Figure 4. Random Forest’s out-of-bag error (red), high achievement prediction error (green) and low achievement predic- tion error (blue).
without harm to the quality of the prediction, and missingness is well handled by the prediction algorithms. The tree-based models are also more suitable to non-linear interaction effects than the classical techniques. When several trees are ensemble to perform a prediction it generally leads to a high accuracy (Flach, 2012; Geurts et al., 2009) , decreasing the chance of overfitting and diminishing the variance between datasets. The focus of the current paper was the application of this relatively new predictive method in the educational psychology field.
Psychology is taking advantage of the tree-based models in a broad set of applications (Baca-Garcia et al., 2007; Eloyan et al., 2012; Gibbons et al., 2013; Kuroki & Tilley, 2012; Scott, Jackson, & Bergeman, 2011; Skogli et al., 2013; Tian et al., 2014; van der Wal & Kowalczyk, 2013) . Within education, Blanch and Aluja (2013) , Cortes and Silva (2008) and Golino and Gomes (2014) applied the tree-based models to predict the academic achievement of students from the secondary and tertiary levels using a set of psychological and socio-demographic variables as predictors. The discussion of their methods and results are beyond the scope of the current paper, since we focused on the methodological aspects of machine learning, and how it can be applied in the educational psychology field.

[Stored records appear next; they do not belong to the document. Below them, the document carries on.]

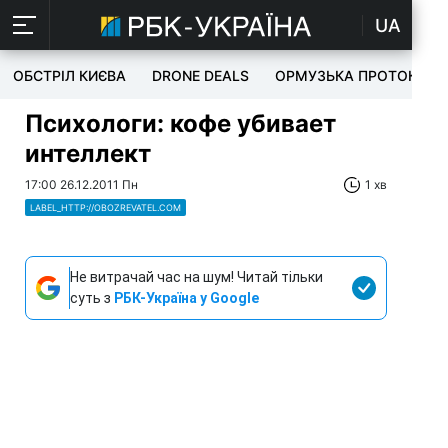
UA
ОБСТРІЛ КИЄВА
DRONE DEALS
ОРМУЗЬКА ПРОТОКА
Психологи: кофе убивает
интеллект
17:00 26.12.2011 Пн
1 хв
LABEL_HTTP://OBOZREVATEL.COM
Не витрачай час на шум! Читай тільки
суть з
РБК-Україна у Google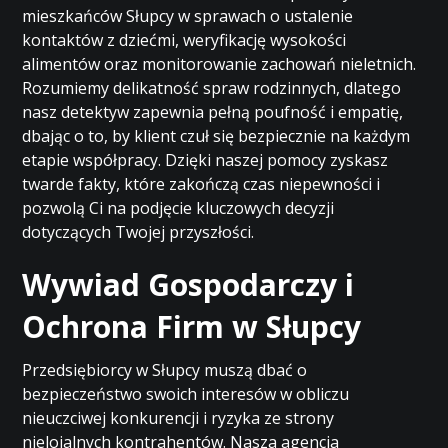
mieszkańców Słupcy w sprawach o ustalenie
kontaktów z dziećmi, weryfikację wysokości
alimentów oraz monitorowanie zachowań nieletnich.
Rozumiemy delikatność spraw rodzinnych, dlatego
nasz detektyw zapewnia pełną poufność i empatię,
dbając o to, by klient czuł się bezpiecznie na każdym
etapie współpracy. Dzięki naszej pomocy zyskasz
twarde fakty, które zakończą czas niepewności i
pozwolą Ci na podjęcie kluczowych decyzji
dotyczących Twojej przyszłości.
Wywiad Gospodarczy i
Ochrona Firm w Słupcy
Przedsiębiorcy w Słupcy muszą dbać o
bezpieczeństwo swoich interesów w obliczu
nieuczciwej konkurencji i ryzyka ze strony
nielojalnych kontrahentów. Nasza agencja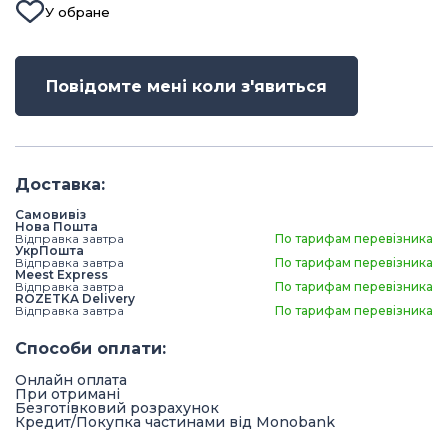
У обране
Повідомте мені коли з'явиться
Доставка
:
Самовивіз
Нова Пошта
Відправка завтра
По тарифам перевізника
УкрПошта
Відправка завтра
По тарифам перевізника
Meest Express
Відправка завтра
По тарифам перевізника
ROZETKA Delivery
Відправка завтра
По тарифам перевізника
Способи оплати
:
Онлайн оплата
При отримані
Безготівковий розрахунок
Кредит/Покупка частинами від Monobank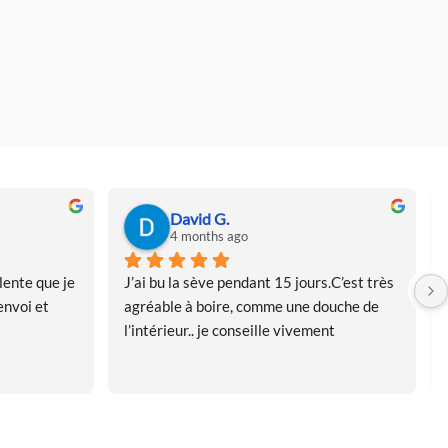
David G.
4 months ago
ente que je 
J’ai bu la sève pendant 15 jours.C’est très 
nvoi et 
agréable à boire, comme une douche de 
l’intérieur.. je conseille vivement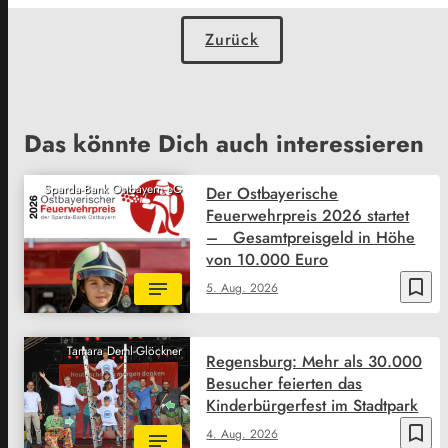
Zurück
Das könnte Dich auch interessieren
Sparda-Bank Ostbayern eG
Der Ostbayerische
Feuerwehrpreis 2026 startet
– Gesamtpreisgeld in Höhe
von 10.000 Euro
bookmark_border
5. Aug. 2026
Tamara Deml-Glöckner
Regensburg: Mehr als 30.000
Besucher feierten das
Kinderbürgerfest im Stadtpark
bookmark_border
4. Aug. 2026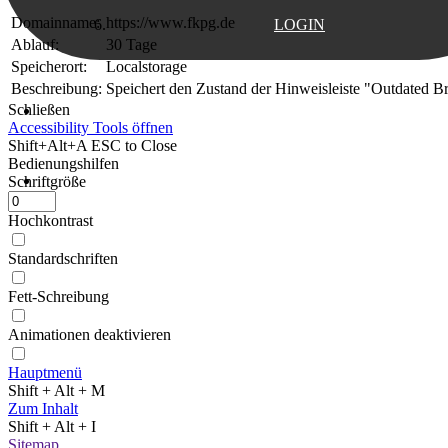
Domainname:
https://www.fkpg.de
LOGIN
Ablauf:
30 Tage
Speicherort:
Localstorage
Beschreibung:
Speichert den Zustand der Hinweisleiste "Outdated B
Schließen
Support
Accessibility Tools öffnen
Shift+Alt+A
ESC to Close
Bedienungshilfen
Testimonials
Schriftgröße
Hochkontrast
Standardschriften
Fett-Schreibung
Animationen deaktivieren
Hauptmenü
Shift + Alt + M
Zum Inhalt
Shift + Alt + I
Sitemap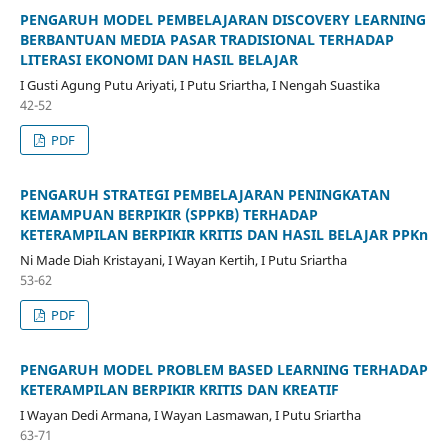
PENGARUH MODEL PEMBELAJARAN DISCOVERY LEARNING
BERBANTUAN MEDIA PASAR TRADISIONAL TERHADAP
LITERASI EKONOMI DAN HASIL BELAJAR
I Gusti Agung Putu Ariyati, I Putu Sriartha, I Nengah Suastika
42-52
PDF
PENGARUH STRATEGI PEMBELAJARAN PENINGKATAN
KEMAMPUAN BERPIKIR (SPPKB) TERHADAP
KETERAMPILAN BERPIKIR KRITIS DAN HASIL BELAJAR PPKn
Ni Made Diah Kristayani, I Wayan Kertih, I Putu Sriartha
53-62
PDF
PENGARUH MODEL PROBLEM BASED LEARNING TERHADAP
KETERAMPILAN BERPIKIR KRITIS DAN KREATIF
I Wayan Dedi Armana, I Wayan Lasmawan, I Putu Sriartha
63-71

In the present paper we showed the Rasch scores of the tests and scales used significantly differentiated the high achievement from the low achievement 10th grade students. Inductive reasoning presented a large effect size, while the deep learning approach, metacognitive control and self-appraisals presented moderate effect sizes. The random forest prediction lead to a total accuracy of 75%, a sensitivity of 68% and a specificity of 73.69% in the training set. The testing set result was a little bit worse, with a total accuracy of 68.18%, a sensitivity of 72.72% and a specificity of 63.63%. The most important variable in the prediction was the inductive reasoning that was associated with a mean decrease accuracy of 66.22% when left out of the prediction bag. The deep learning approach was the second most important variable (mean decrease accuracy of 28.45%), followed by metacognitive control (19.68%), TDRI self-appraisal (19.50%) and TCM self-appraisal (5.78%). This result reinforces previous findings that showed incremental validity of the learning approaches in the explanation of academic performance beyond intelligence, using traditional techniques (Chamorro-Premuzic & Furnham; 2008; Furnham Monsen, & Ahmetoglu, 2009; Gomes & Golino, 2012 ). It also reinforces the incremental validity of metacognition, over intelligence, in the explanation of academic achievement (van der Stel & Veenman, 2008; Veenman & Beishuizen, 2004).
5. Conclusion
The application of machine learning models in the prediction of academic achievement/performance, especially the tree-based models, represents an innovative complement to the traditional techniques such as linear and logistic regression, as well as structural equation modelling (Blanch & Aluja, 2013) . More than the advantages pointed earlier, the tree-based models can help us to understand the non-linear interactions between psycho- educational variables in the prediction of academic outcomes. These machine learning models not only represent an advance in terms of prediction accuracy, but also represent an advance in terms of inference. Future studies could benefit from employing a larger and broader sample, involving students from different schools. It would also be interesting to investigate, in the future, the impact of varying the tuning parameters of the random forest model in the accuracy, sensitivity, specificity and variability of the prediction.
Acknowledgements
The current research was financially supported by a grant provided by the Fundação de Amparo à Pesquisa de Minas Gerais (FAPEMIG) to the authors. The authors also receive grants provided by the Instituto Nacional de Estudos e Pesquisas Educacionais Anísio Teixeira (INEP) and by the Conselho Nacional de Desenvolvimento Científico e Tecnológico (CNPq) of the Brazil’s Ministry of Science, Technology and Innovation.